### [TASK INPUTS]
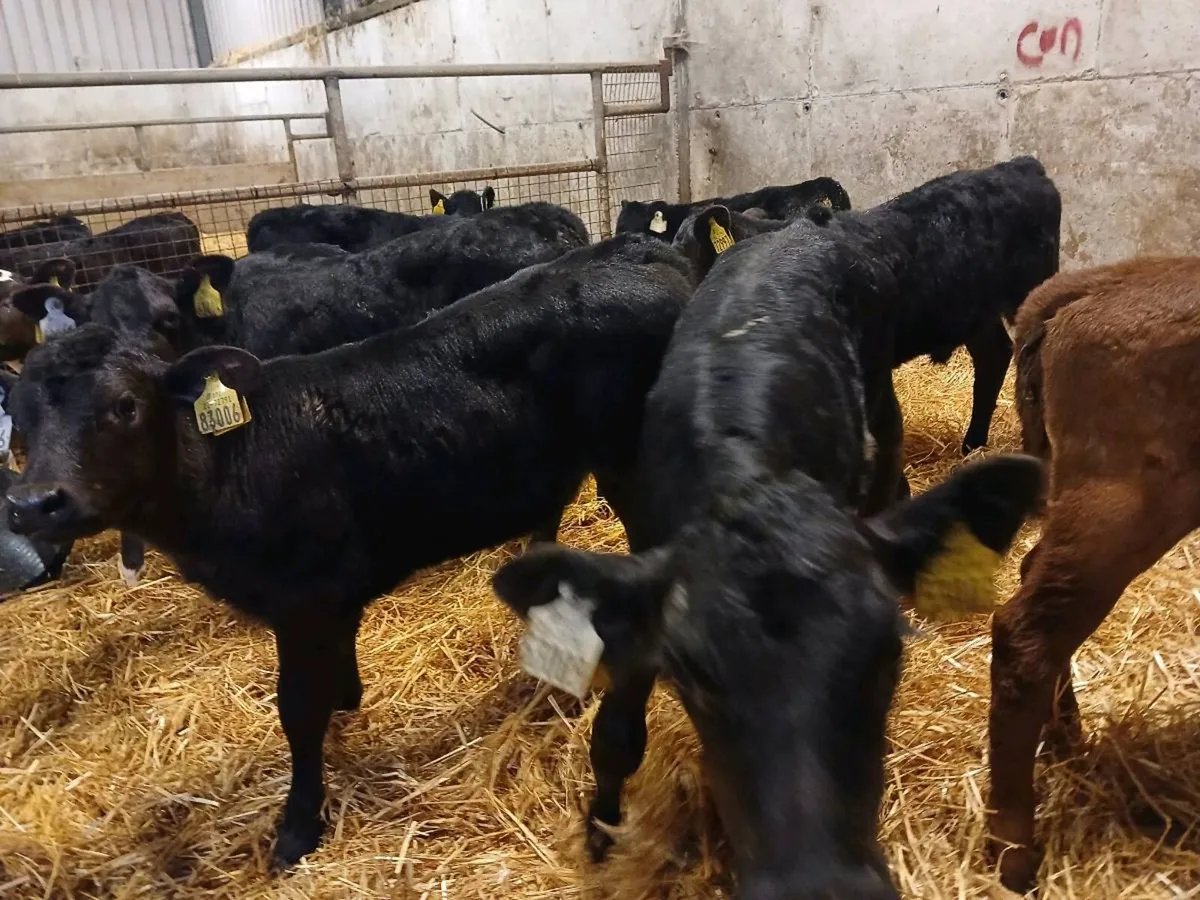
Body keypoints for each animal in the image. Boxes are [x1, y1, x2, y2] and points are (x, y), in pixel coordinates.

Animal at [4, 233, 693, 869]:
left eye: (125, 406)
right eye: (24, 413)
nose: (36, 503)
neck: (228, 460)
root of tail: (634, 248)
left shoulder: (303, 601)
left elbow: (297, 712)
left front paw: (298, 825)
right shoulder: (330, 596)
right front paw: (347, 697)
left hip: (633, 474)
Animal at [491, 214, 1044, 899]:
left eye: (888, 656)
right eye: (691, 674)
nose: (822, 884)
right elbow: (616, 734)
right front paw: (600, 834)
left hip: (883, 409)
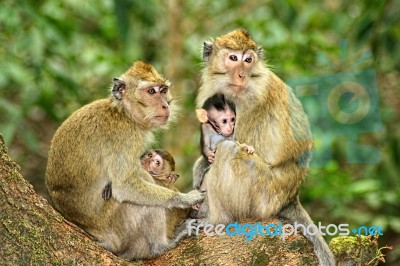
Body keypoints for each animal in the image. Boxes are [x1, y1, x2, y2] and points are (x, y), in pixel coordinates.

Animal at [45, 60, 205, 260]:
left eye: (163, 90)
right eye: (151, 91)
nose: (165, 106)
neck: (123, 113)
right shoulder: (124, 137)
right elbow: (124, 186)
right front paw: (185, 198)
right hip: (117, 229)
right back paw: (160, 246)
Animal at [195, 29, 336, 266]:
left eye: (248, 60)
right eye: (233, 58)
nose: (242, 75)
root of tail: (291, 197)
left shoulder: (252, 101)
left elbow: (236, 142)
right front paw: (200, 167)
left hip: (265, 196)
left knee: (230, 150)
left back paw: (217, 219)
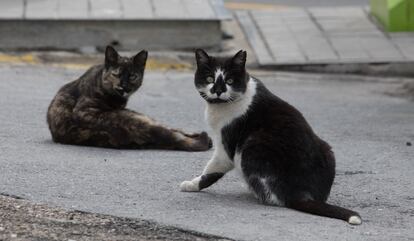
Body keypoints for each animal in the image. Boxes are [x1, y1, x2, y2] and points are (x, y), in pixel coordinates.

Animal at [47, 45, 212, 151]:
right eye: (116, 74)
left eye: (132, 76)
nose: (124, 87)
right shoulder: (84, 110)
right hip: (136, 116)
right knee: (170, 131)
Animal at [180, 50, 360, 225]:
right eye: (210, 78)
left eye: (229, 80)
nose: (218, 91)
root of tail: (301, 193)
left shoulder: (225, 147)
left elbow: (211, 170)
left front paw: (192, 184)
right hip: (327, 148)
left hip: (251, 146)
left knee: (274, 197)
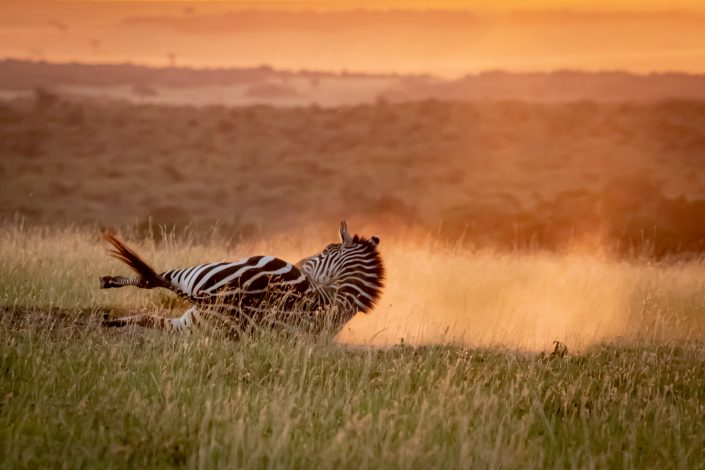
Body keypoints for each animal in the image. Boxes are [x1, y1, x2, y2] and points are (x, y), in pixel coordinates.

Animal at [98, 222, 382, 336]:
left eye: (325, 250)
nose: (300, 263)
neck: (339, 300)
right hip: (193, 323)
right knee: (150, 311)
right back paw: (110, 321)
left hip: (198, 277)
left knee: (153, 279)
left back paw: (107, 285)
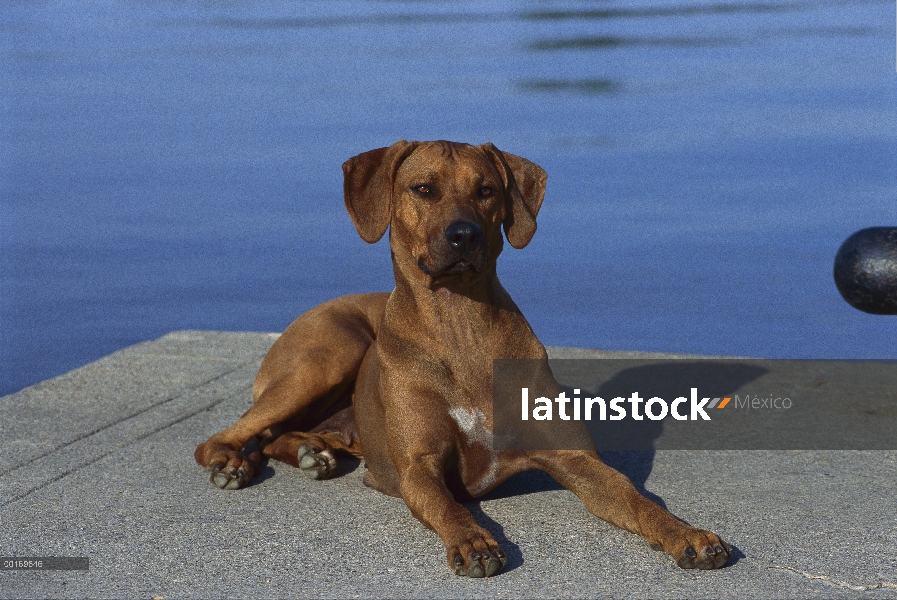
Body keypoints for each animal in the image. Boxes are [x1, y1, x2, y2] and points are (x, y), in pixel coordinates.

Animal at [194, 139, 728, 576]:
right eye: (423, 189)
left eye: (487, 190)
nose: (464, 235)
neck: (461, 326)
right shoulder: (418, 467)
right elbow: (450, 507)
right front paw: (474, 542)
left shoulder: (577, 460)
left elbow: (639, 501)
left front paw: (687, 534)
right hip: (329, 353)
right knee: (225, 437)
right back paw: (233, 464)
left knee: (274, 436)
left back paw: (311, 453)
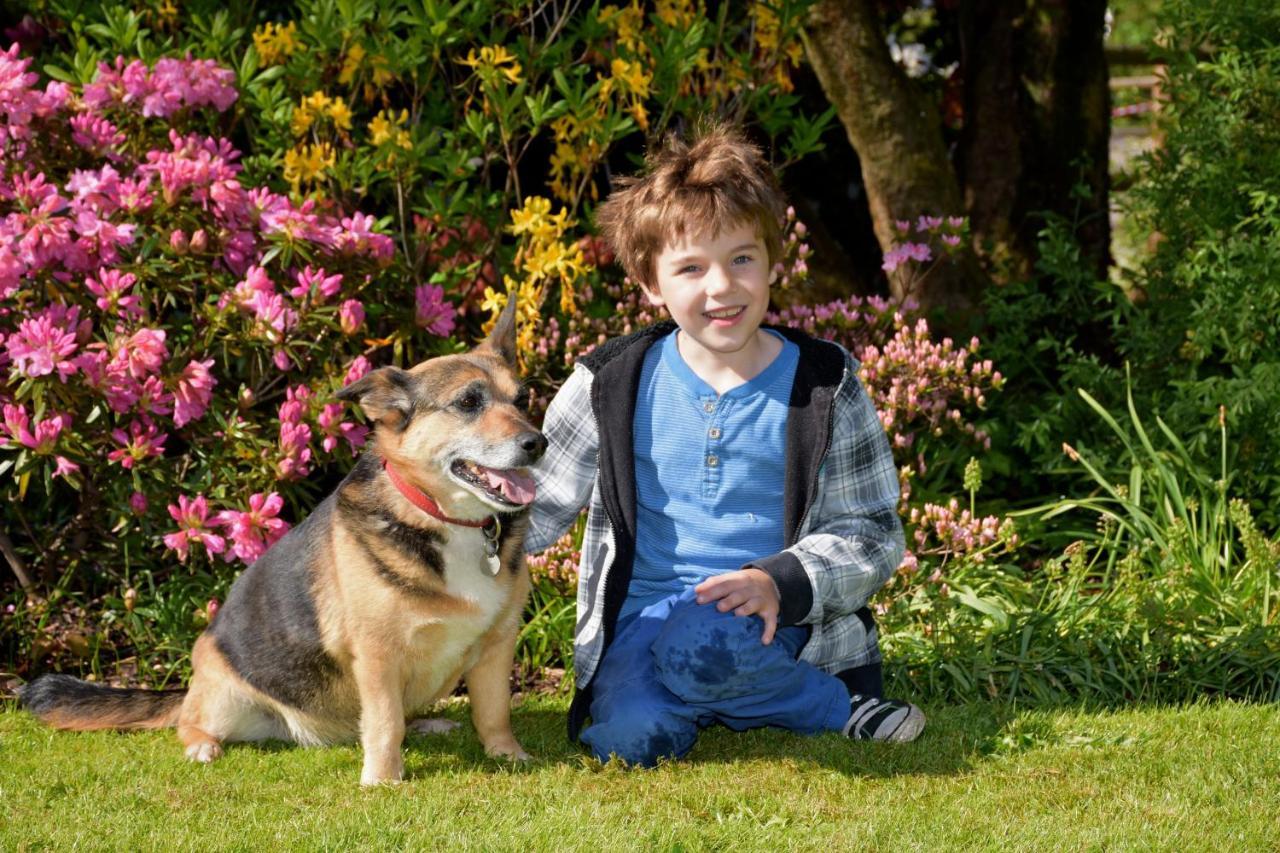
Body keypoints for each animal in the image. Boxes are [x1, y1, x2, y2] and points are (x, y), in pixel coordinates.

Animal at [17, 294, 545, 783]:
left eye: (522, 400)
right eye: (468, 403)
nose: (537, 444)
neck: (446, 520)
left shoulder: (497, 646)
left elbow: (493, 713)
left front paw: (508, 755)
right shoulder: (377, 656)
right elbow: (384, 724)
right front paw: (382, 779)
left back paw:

--

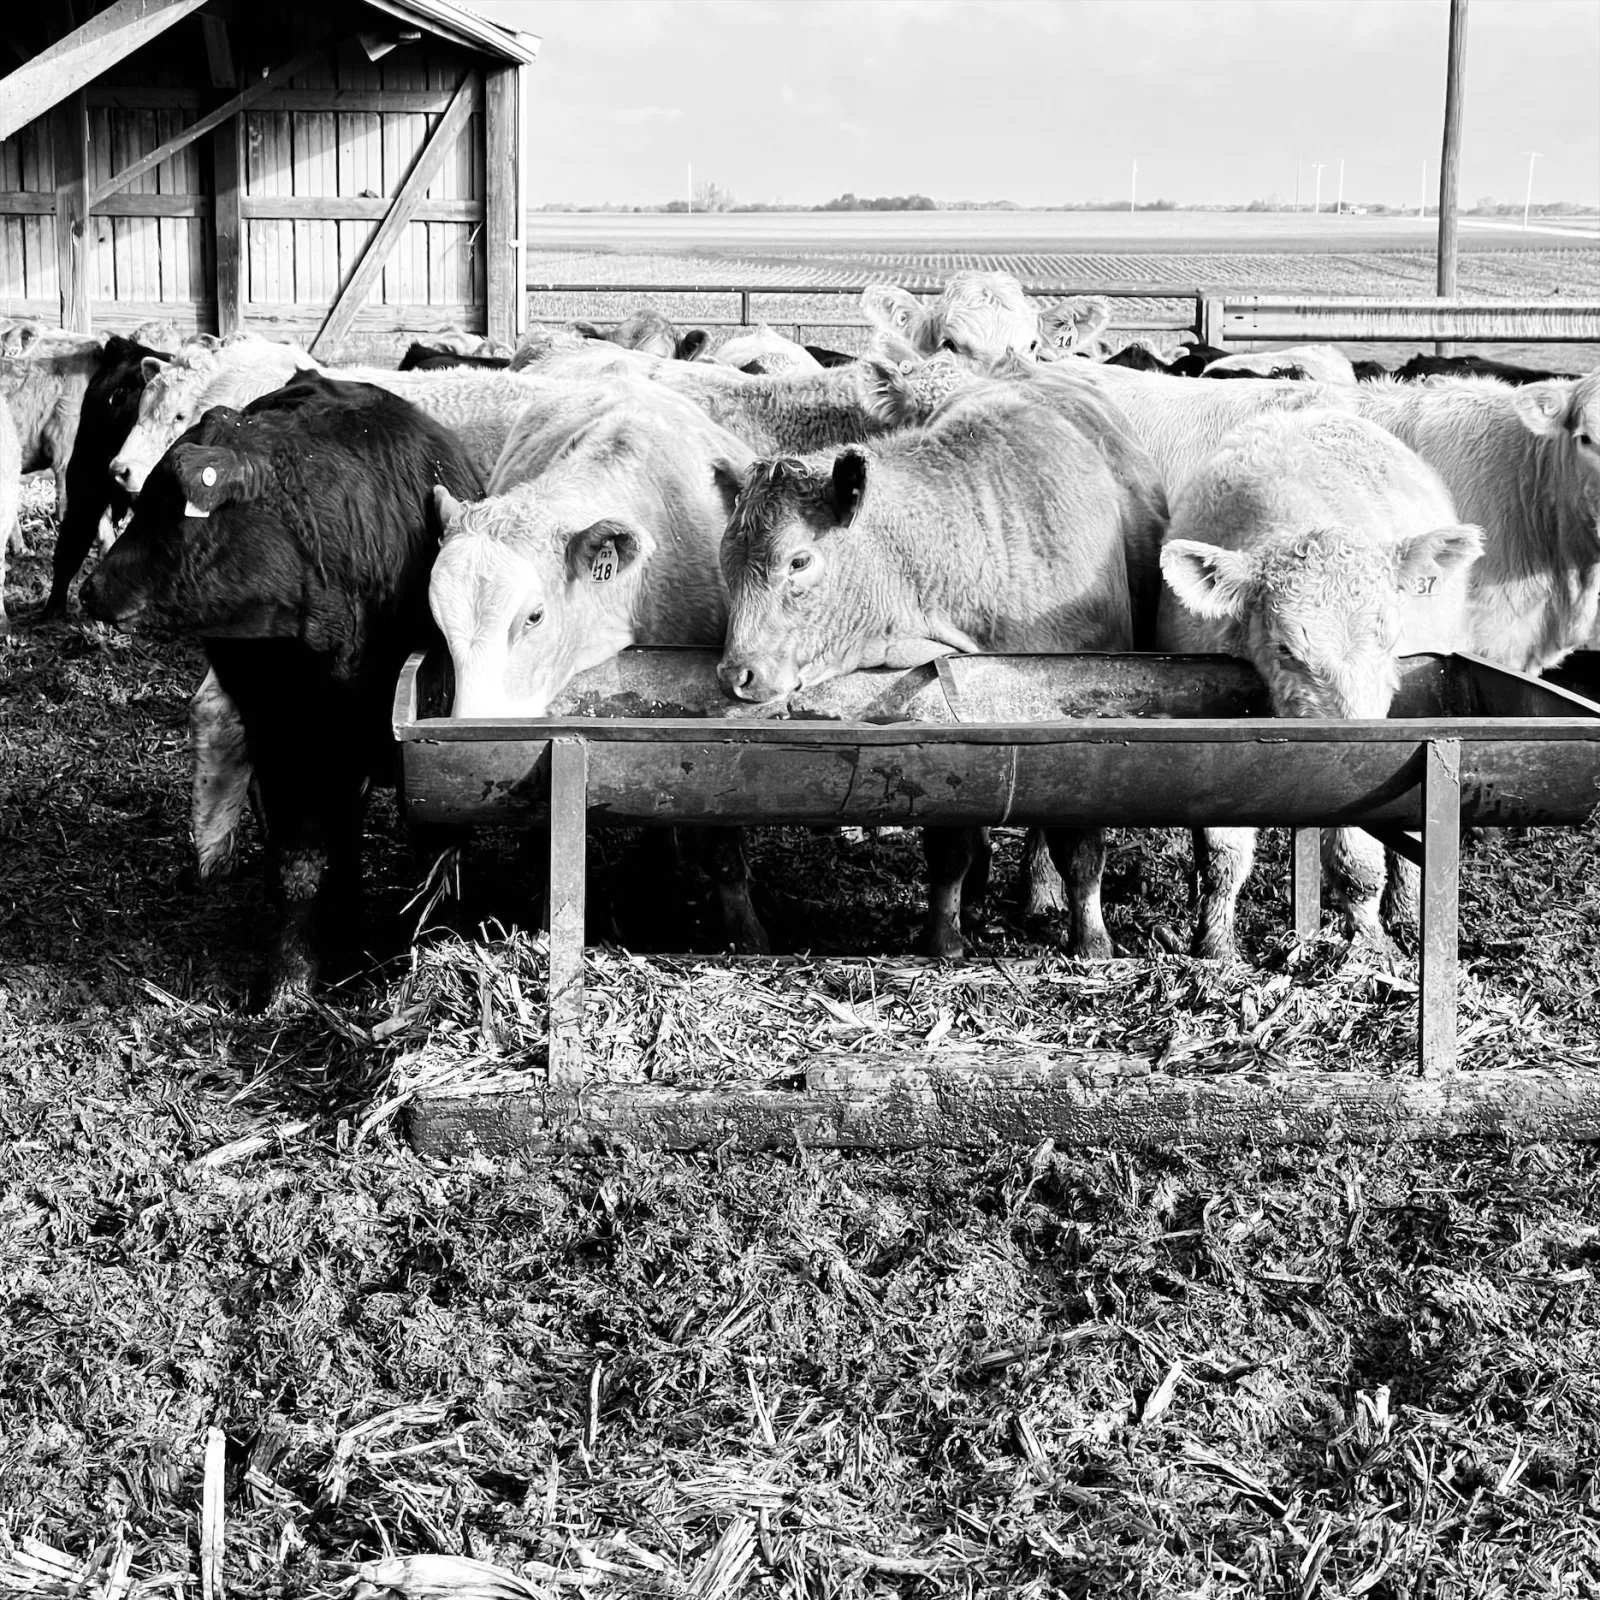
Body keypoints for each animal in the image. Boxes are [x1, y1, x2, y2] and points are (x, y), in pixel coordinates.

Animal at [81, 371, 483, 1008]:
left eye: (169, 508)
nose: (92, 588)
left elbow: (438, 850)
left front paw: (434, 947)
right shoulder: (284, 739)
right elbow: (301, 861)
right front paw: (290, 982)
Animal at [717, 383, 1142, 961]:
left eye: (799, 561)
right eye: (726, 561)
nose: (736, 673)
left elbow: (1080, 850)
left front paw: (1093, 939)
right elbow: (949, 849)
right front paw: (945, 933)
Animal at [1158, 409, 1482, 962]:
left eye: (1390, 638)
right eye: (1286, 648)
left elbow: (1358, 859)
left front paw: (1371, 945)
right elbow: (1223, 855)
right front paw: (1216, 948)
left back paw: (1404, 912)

---

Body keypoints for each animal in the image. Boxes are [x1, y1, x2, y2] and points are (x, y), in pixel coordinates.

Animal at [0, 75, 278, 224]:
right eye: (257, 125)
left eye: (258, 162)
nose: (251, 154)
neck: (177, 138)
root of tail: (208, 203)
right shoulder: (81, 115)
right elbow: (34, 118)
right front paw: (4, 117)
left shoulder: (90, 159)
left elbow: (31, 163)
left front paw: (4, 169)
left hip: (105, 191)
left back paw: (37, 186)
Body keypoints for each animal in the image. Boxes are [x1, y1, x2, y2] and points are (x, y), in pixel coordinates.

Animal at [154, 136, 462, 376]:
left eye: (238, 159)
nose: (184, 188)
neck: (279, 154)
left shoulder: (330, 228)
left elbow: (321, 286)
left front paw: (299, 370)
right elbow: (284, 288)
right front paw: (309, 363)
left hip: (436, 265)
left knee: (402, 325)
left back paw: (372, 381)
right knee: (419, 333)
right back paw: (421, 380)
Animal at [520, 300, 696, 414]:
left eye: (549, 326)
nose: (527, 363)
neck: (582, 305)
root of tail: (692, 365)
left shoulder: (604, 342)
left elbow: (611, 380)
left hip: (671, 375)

### [EXERCISE DESCRIPTION]
Please return all lines from the records that hold the word "root".

### [TASK RESPONSE]
root of tail: (634, 248)
root of tail: (291, 197)
root of tail: (301, 193)
root of tail: (208, 203)
root of tail: (692, 365)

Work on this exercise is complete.